#### Data under study:

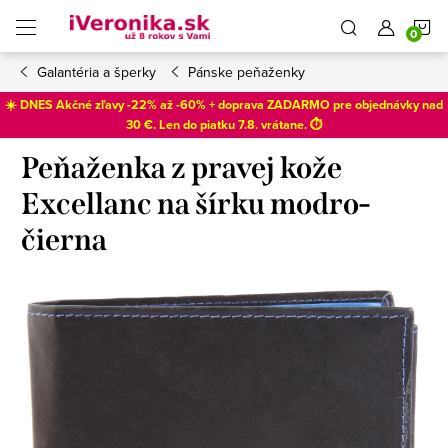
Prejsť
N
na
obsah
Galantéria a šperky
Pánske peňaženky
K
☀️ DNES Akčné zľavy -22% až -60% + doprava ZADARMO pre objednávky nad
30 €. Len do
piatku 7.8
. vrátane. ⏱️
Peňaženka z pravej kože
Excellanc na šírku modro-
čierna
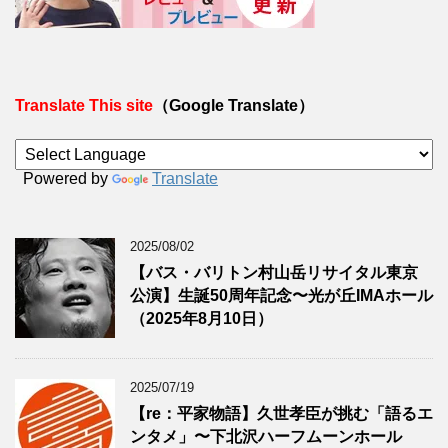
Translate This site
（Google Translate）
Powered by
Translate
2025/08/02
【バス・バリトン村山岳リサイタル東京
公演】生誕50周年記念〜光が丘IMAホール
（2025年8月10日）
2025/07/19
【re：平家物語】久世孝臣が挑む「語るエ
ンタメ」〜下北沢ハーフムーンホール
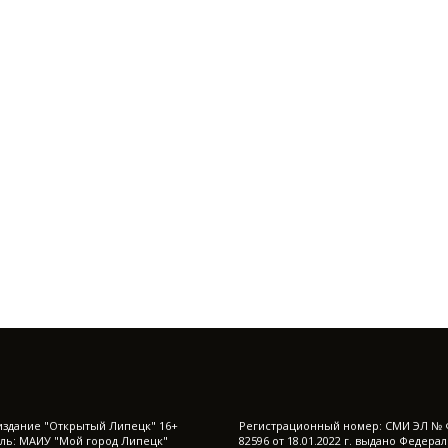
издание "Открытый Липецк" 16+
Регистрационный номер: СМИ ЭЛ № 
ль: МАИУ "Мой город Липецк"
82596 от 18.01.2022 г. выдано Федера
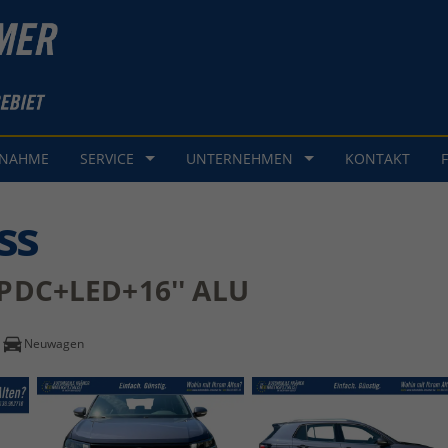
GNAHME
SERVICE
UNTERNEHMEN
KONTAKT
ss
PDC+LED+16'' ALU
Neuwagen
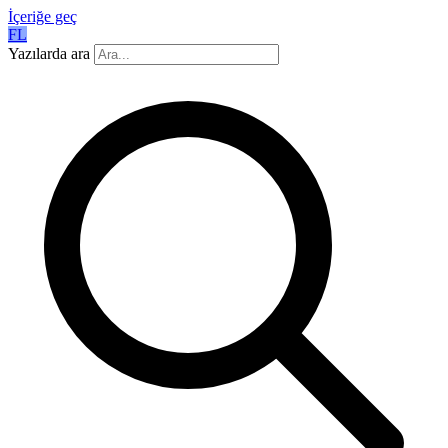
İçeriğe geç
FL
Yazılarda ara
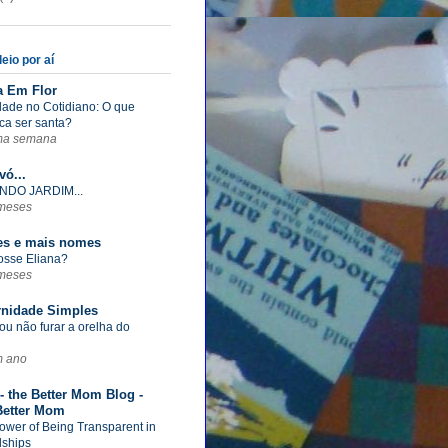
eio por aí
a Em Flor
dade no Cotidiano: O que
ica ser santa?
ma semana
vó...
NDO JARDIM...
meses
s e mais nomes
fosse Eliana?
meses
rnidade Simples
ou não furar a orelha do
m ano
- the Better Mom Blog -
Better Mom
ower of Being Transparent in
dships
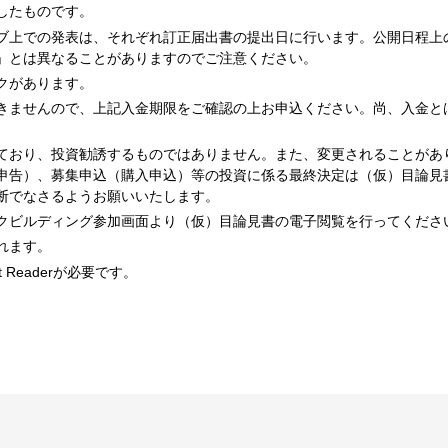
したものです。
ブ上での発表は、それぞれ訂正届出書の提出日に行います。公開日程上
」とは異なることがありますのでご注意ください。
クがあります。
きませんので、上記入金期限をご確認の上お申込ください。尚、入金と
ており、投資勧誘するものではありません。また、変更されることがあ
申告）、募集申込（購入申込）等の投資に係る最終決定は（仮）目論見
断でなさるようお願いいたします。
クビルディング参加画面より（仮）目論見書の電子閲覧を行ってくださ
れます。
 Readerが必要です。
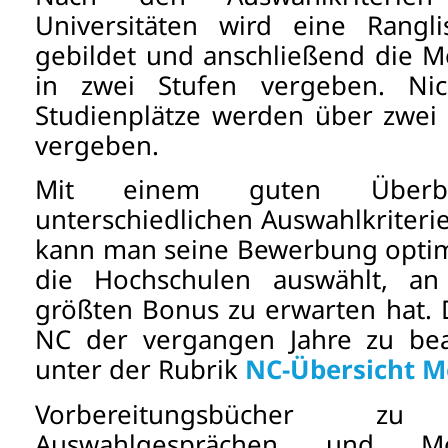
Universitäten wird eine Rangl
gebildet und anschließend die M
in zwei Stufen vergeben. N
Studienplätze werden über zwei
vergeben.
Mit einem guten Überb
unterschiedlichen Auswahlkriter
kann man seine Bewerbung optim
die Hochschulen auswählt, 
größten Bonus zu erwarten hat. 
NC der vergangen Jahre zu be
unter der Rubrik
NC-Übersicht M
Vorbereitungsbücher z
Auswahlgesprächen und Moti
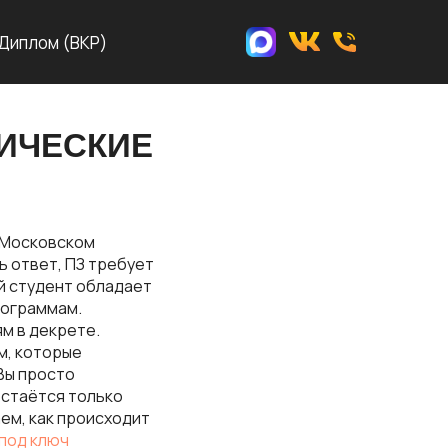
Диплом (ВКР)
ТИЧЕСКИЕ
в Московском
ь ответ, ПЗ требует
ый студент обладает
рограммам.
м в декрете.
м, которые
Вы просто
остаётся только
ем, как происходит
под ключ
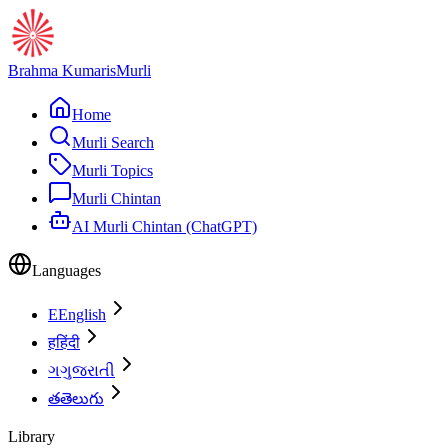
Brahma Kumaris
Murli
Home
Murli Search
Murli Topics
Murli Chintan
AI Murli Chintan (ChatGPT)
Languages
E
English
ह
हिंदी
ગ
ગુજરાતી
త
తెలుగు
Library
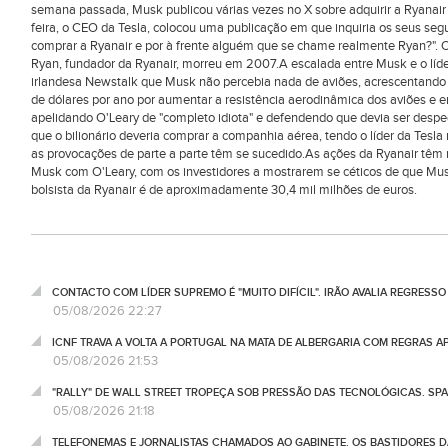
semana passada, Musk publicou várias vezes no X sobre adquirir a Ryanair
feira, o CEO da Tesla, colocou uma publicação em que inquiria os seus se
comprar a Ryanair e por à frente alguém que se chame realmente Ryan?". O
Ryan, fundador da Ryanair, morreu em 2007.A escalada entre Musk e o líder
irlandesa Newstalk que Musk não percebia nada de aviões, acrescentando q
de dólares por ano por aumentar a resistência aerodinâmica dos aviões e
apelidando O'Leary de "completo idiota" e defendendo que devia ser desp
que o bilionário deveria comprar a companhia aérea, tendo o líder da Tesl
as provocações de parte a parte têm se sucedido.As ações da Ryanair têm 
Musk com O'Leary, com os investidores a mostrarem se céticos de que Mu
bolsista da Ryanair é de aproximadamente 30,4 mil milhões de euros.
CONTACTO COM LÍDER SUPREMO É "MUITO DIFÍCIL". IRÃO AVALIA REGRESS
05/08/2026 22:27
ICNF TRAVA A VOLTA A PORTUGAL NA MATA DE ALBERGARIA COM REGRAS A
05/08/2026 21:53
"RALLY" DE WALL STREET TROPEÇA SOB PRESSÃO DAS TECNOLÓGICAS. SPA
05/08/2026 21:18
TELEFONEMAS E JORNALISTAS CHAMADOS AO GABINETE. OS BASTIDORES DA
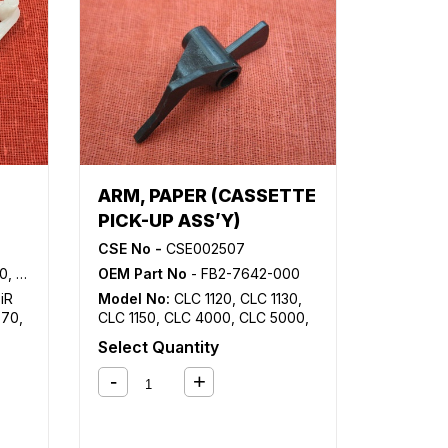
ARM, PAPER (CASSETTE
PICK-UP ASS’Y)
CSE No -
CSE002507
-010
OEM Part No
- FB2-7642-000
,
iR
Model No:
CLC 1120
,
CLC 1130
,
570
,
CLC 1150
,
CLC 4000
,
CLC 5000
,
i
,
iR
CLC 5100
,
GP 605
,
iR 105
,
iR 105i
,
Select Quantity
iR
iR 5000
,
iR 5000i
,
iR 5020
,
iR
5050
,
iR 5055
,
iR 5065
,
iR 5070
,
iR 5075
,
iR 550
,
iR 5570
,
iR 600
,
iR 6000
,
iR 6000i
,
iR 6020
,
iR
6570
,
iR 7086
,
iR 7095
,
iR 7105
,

#### Your assignment:
Copy every line that contains "Ryanair" from the listing above.

#### Solution:
semana passada, Musk publicou várias vezes no X sobre adquirir a Ryanair
comprar a Ryanair e por à frente alguém que se chame realmente Ryan?". O
Ryan, fundador da Ryanair, morreu em 2007.A escalada entre Musk e o líder
as provocações de parte a parte têm se sucedido.As ações da Ryanair têm 
bolsista da Ryanair é de aproximadamente 30,4 mil milhões de euros.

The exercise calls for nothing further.